Pastoralmente ainda estamos celebrando batismos de crianças com visitas nas comunidades. Encontrei a poucos dias uma comunidade que a seis anos não celebrava a Eucaristia, isto num universo de 140 comunidades nas duas paróquias. Na hora de fazer o programa no conselho pastoral nos vemos limitados por não conseguir atender as reais necessidades e pedidos de visita do padre as comunidades. Ficam esperando para que este dia se concretize. É muito desafiador e ao mesmo tempo realizador ser padre neste ambiente de missão.

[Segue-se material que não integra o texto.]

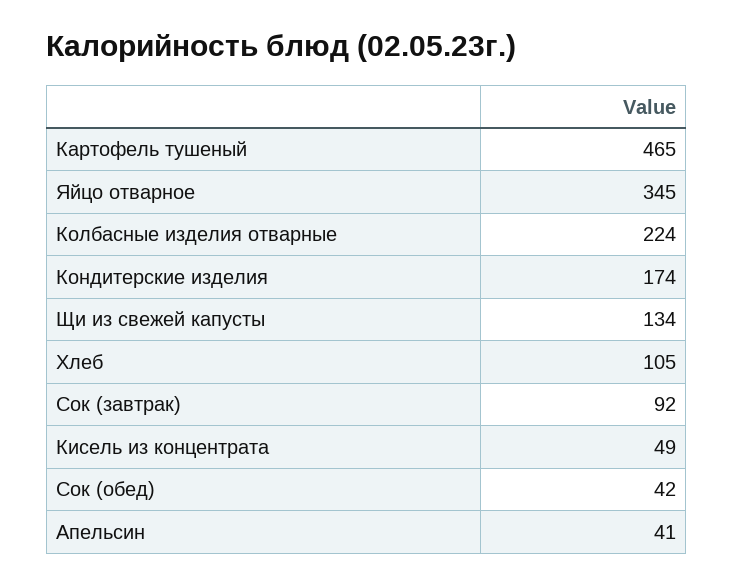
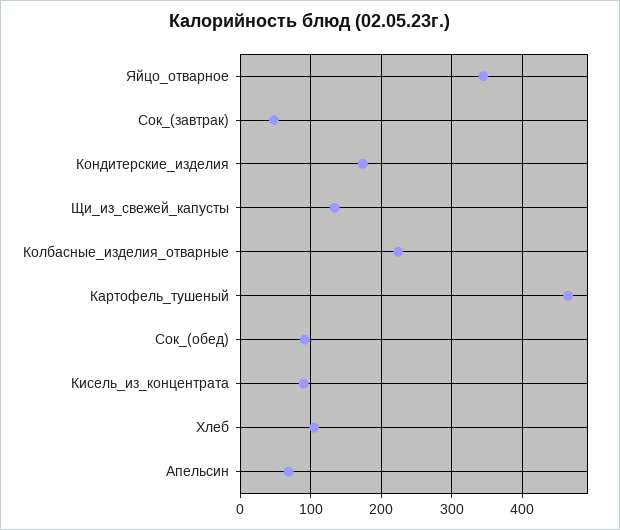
  {
    "Картофель тушеный": 465,
    "Яйцо отварное": 345,
    "Колбасные изделия отварные": 224,
    "Кондитерские изделия": 174,
    "Щи из свежей капусты": 134,
    "Хлеб": 105,
-   "Сок (завтрак)": 92,
+   "Сок (завтрак)": 50,
-   "Кисель из концентрата": 49,
+   "Кисель из концентрата": 90,
-   "Сок (обед)": 42,
+   "Сок (обед)": 90,
-   "Апельсин": 41
+   "Апельсин": 70
  }

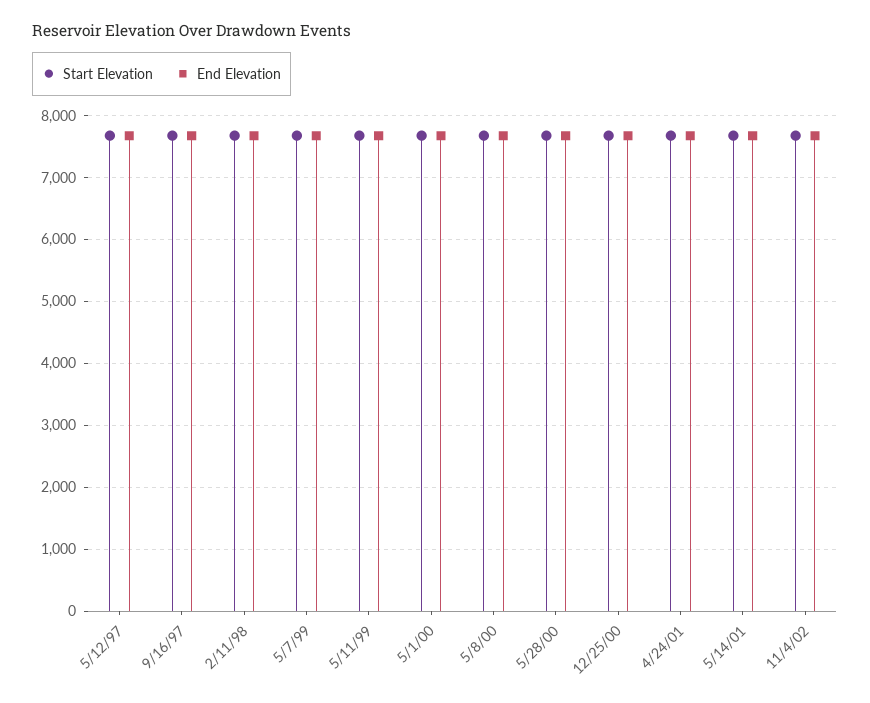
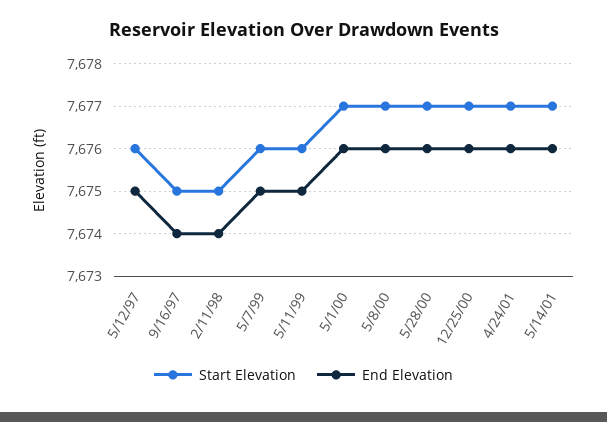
  {
    "Start Elevation": {
      "5/12/97": 7676,
      "9/16/97": 7675,
      "2/11/98": 7675,
      "5/7/99": 7676,
      "5/11/99": 7676,
      "5/1/00": 7677,
      "5/8/00": 7677,
      "5/28/00": 7677,
      "12/25/00": 7677,
      "4/24/01": 7677,
-     "5/14/01": 7677,
+     "5/14/01": 7677
-     "11/4/02": 7700
    },
    "End Elevation": {
      "5/12/97": 7675,
      "9/16/97": 7674,
      "2/11/98": 7674,
      "5/7/99": 7675,
      "5/11/99": 7675,
      "5/1/00": 7676,
      "5/8/00": 7676,
      "5/28/00": 7676,
      "12/25/00": 7676,
      "4/24/01": 7676,
-     "5/14/01": 7676,
+     "5/14/01": 7676
-     "11/4/02": 7700
    }
  }

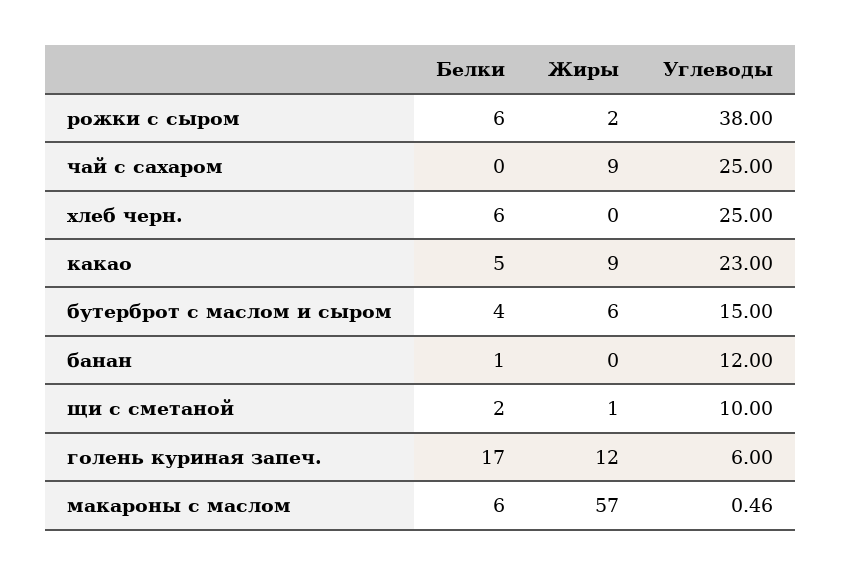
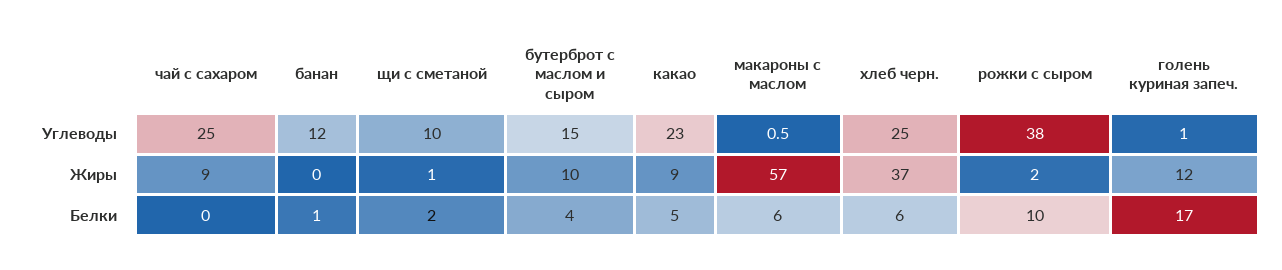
  {
    "Белки": {
-     "рожки с сыром": 6,
+     "рожки с сыром": 10,
      "чай с сахаром": 0,
      "хлеб черн.": 6,
      "какао": 5,
      "бутерброт с маслом и сыром": 4,
      "банан": 1,
      "щи с сметаной": 2,
      "голень куриная запеч.": 17,
      "макароны с маслом": 6
    },
    "Жиры": {
      "рожки с сыром": 2,
      "чай с сахаром": 9,
-     "хлеб черн.": 0,
+     "хлеб черн.": 37,
      "какао": 9,
-     "бутерброт с маслом и сыром": 6,
+     "бутерброт с маслом и сыром": 10,
      "банан": 0,
      "щи с сметаной": 1,
      "голень куриная запеч.": 12,
      "макароны с маслом": 57
    },
    "Углеводы": {
      "рожки с сыром": 38,
      "чай с сахаром": 25,
      "хлеб черн.": 25,
      "какао": 23,
      "бутерброт с маслом и сыром": 15,
      "банан": 12,
      "щи с сметаной": 10,
-     "голень куриная запеч.": 6,
+     "голень куриная запеч.": 1,
      "макароны с маслом": 0.46
    }
  }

Não há espaço para perder tempo ou ocupar-se com desvios do ministério.
A volta do Pe.Fabiano ao Brasil depois de uma missão bem cumprida, faz com que pessoalmente comece um tempo de deserto e espera de outro padre gáucho para compartilhar esta missão. Sei dos esforços que os bispos e toda Igreja do Rio Grande do Sul estão fazendo para que este compromisso missionário continue além fronteiras. O povo daqui continua rezando pedindo que o Espírito Santo convoque mais missionários.
Desejo a todos(as) que neste Natal nossos corações se voltem para o mistério escondido na pobre gruta de Belém, onde Deus despojou-se e veio ao nosso encontro para nos comunicar que o caminho da felicidade autêntica e verdadeira passa pelo mistério da encarnação. Gostaria de tê-los celebrando comigo de uma forma muito simples, como isto não será possível estaremos em comunhão para ouvir, de lugares tão distantes, a voz dos pastores dizendo: “Eis que vos anuncio uma grande alegria que será para todo povo, nasceu para nós o Salvador que é o Cristo Senhor”. Muita Paz e alegria na missão que o Espírito nos confiou.